As we walked down the steps of Low Library, both dissatisfied with Dean Halford’s response to Columbia SDS’s formal demand for institutional disaffiliation from IDA, Evansohn said to me the following:
“That’s all you can ever expect from a liberal bureaucrat.”
At Columbia SDS’s general assembly meeting a day or two later, I summarized my IDA research for the rank-and-file members who had shown up for the meeting, and someone nominated me for a Columbia SDS steering committee position. I was elected to the steering committee and was re-elected the following year. Were it not for my discovery of Columbia’s IDA ties, I would not have been elected to the Columbia SDS steering committee.
At this same meeting, Teddy was elected Columbia SDS chairman for the 1967-68 academic year and Ted was elected vice-chairman for the same period. Since Teddy and Ted were the only Columbia College juniors in the New Left faction who were willing to take on these posts, they were elected without any significant opposition within the Columbia SDS chapter. Because Teddy was considered to be both a more charismatic orator and a more popular New Left personality on campus than Ted, nobody suggested that Ted—not Teddy—might be the more appropriate choice for Columbia SDS chairman.
Teddy arranged to have a few hundred copies of the Columbia-IDA expose’ printed up and circulated around campus. Spectator printed a letter to the editor that I had written them a month earlier because now I suddenly had more intellectual status with them. Viet Report suddenly acknowledged receipt of an excerpt from my anti-war play, The Barrier, which I had mailed them months before, after Klare mentioned my name in an article he wrote for Viet Report about IDA.

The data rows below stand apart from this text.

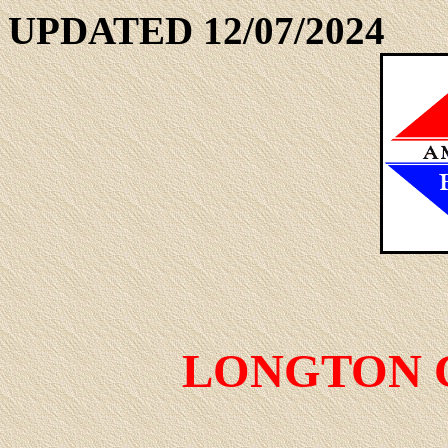
UPDATED 12/07/2024
LONGTON 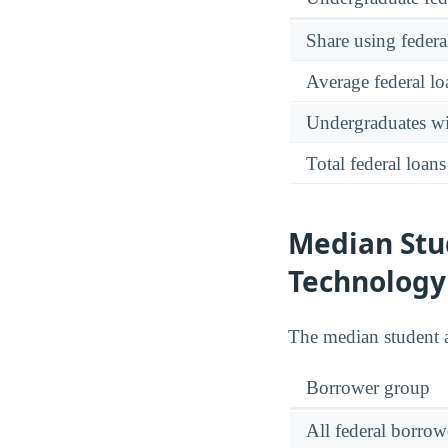
Share using federa
Average federal lo
Undergraduates wit
Total federal loans
Median Stud
Technology
The median student 
Borrower group
All federal borrow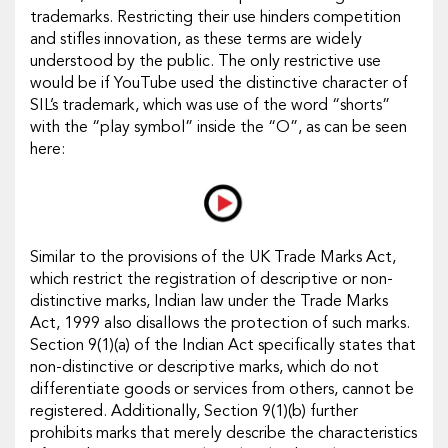
trademarks. Restricting their use hinders competition
and stifles innovation, as these terms are widely
understood by the public. The only restrictive use
would be if YouTube used the distinctive character of
SIL’s trademark, which was use of the word “shorts”
with the “play symbol” inside the “O”, as can be seen
here:
Similar to the provisions of the UK Trade Marks Act,
which restrict the registration of descriptive or non-
distinctive marks, Indian law under the Trade Marks
Act, 1999 also disallows the protection of such marks.
Section 9(1)(a) of the Indian Act specifically states that
non-distinctive or descriptive marks, which do not
differentiate goods or services from others, cannot be
registered. Additionally, Section 9(1)(b) further
prohibits marks that merely describe the characteristics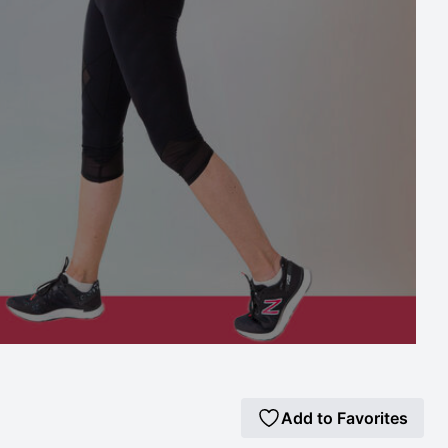
Add to Favorites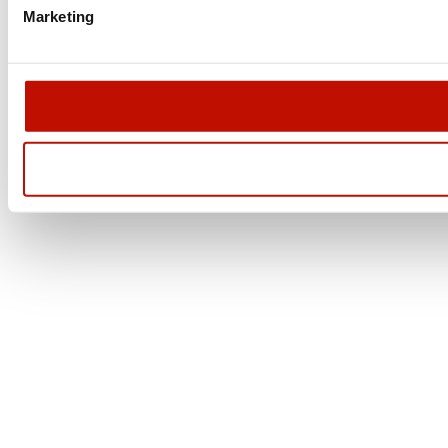
Marketing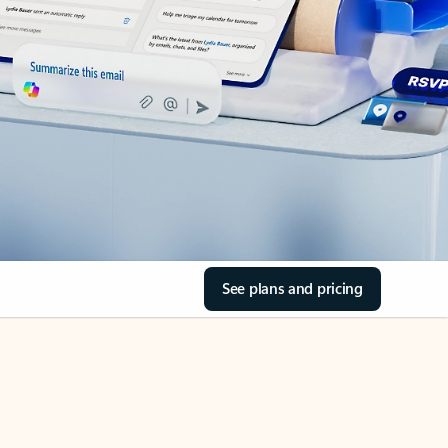
See plans and pricing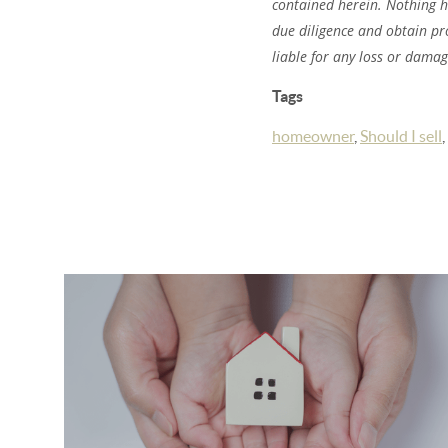
contained herein. Nothing 
due diligence and obtain pr
liable for any loss or dama
Tags
homeowner
,
Should I sell
,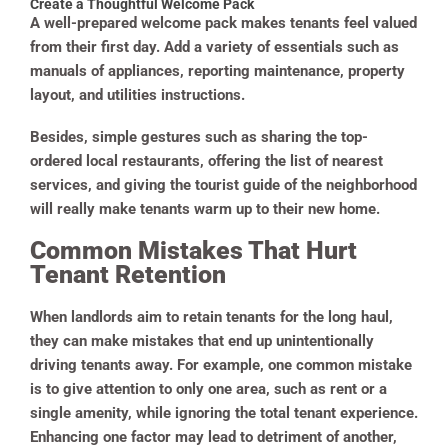
Create a Thoughtful Welcome Pack
A well-prepared welcome pack makes tenants feel valued
from their first day. Add a variety of essentials such as
manuals of appliances, reporting maintenance, property
layout, and utilities instructions.
Besides, simple gestures such as sharing the top-
ordered local restaurants, offering the list of nearest
services, and giving the tourist guide of the neighborhood
will really make tenants warm up to their new home.
Common Mistakes That Hurt
Tenant Retention
When landlords aim to retain tenants for the long haul,
they can make mistakes that end up unintentionally
driving tenants away. For example, one common mistake
is to give attention to only one area, such as rent or a
single amenity, while ignoring the total tenant experience.
Enhancing one factor may lead to detriment of another,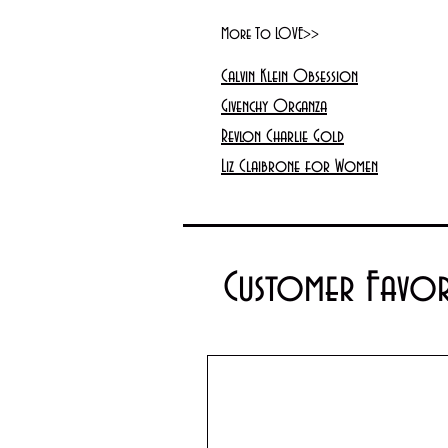
More To LOVE>>
Calvin Klein Obsession
Givenchy Organza
Revlon Charlie Gold
Liz Claibrone for Women
Customer Favor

I started to work more closely with Teddy who, in his early days as Columbia SDS chairman, was very energetic and enthusiastic about doing campus organizing. Because Nancy continued to always be at Teddy’s side, I bumped into her often and continued to find her quite attractive on an emotional, intellectual, political and physical level, the more I spoke with her and worked closely with her and Teddy. I worked with the Schneiders on writing leaflets which described Columbia-IDA ties and used the IDA complicity issue to raise the political consciousness of the liberal Columbia and Barnard students about the true nature of the U.S. university. I started to get friendlier with more Barnard members of Columbia SDS with whom I worked, attended meetings with or met in libraries, at SDS parties, at SDS cultural events or just walking around campus.
Most Columbia SDS cultural events were set up by Morris, who had entered Columbia the same term I had. Morris was a red diaper baby who, as a freshman, had worked hard setting up benefit film showings and sliding leaflets under dormitory room doors for the Independent Committee on Viet Nam. As a freshman, I had joined him in shoving leaflets under dorm room doors in John Jay Hall one night. Like most other Columbia leftist students, Morris had left the ICV for Columbia SDS in Fall 1966.
Within Columbia SDS, Morris was the guy in whose name rooms for Columbia SDS film showings and cultural events were reserved. Morris was also the guy who took care of placing ads in Spectator for Columbia SDS cultural front events. Films on Viet Nam narrated by Bertrand Russell, Soviet films like Potemkin and Italian films like The Organizer with Marcello Mastroianni were booked by Morris for various evening fundraising or free SDS cultural events on campus.